Five varchar(12) columns is more storage overhead than one varchar(60). There's a lot of great use cases for varchar(MAX) and everyone I ever had tell me that varchar(MAX) wasn't allowed didn't understand the internals of DB storage that they thought they did and somehow still believe in their internal model of the DB that varchar is just spicy char and fixed column size allocation.

1 comments

With Postgres, we mostly just use `text` everywhere, unless there is an actual reason to have a size limit.

In other news, I haven't seen a dedicated "DBA" at a company in over a decade.

> With Postgres, we mostly just use `text` everywhere, unless there is an actual reason to have a size limit.

Yeah, there's still the very rare need to performance engineer out a fixed char field "to the left" of the table to speed up common table scans, but also so many of the reasons you might table scan strings have moved into proper full text search indexes or now all the rage is in vector embeddings.
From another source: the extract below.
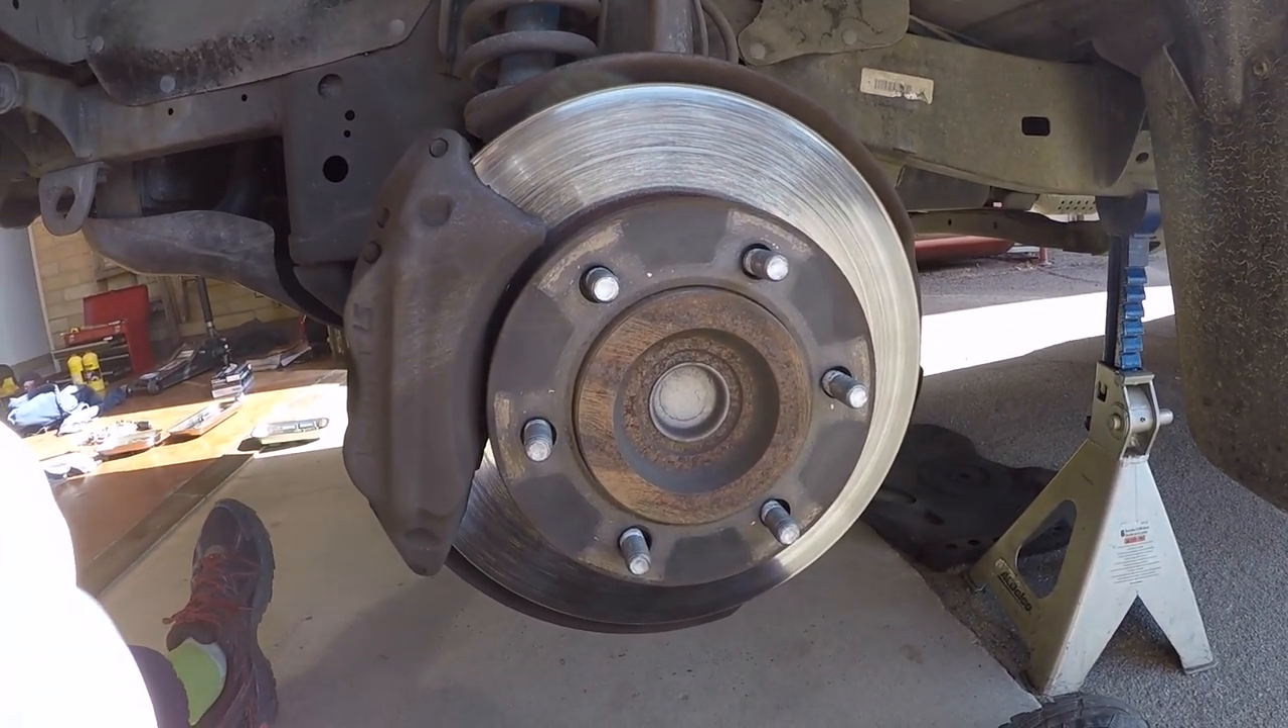Alright we have the wheels off and you can see now that the rotors exposed and you got your brake caliper.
> In other news, I haven't seen a dedicated "DBA" at a company in over a decade.

Yeah, anecdotally from LinkedIn and other sources it does seem like all the dedicated DBAs that have stayed that way have stuck to very specific niches and/or Oracle Products (including MySQL and derivatives these days; the "Oracle Effect" is strong). Especially in Amazon RDS and Azure SQL Server/Cosmos DB today, Postgres and Microsoft's SQL Server mostly run themselves and day-to-day administration is minor/trivial.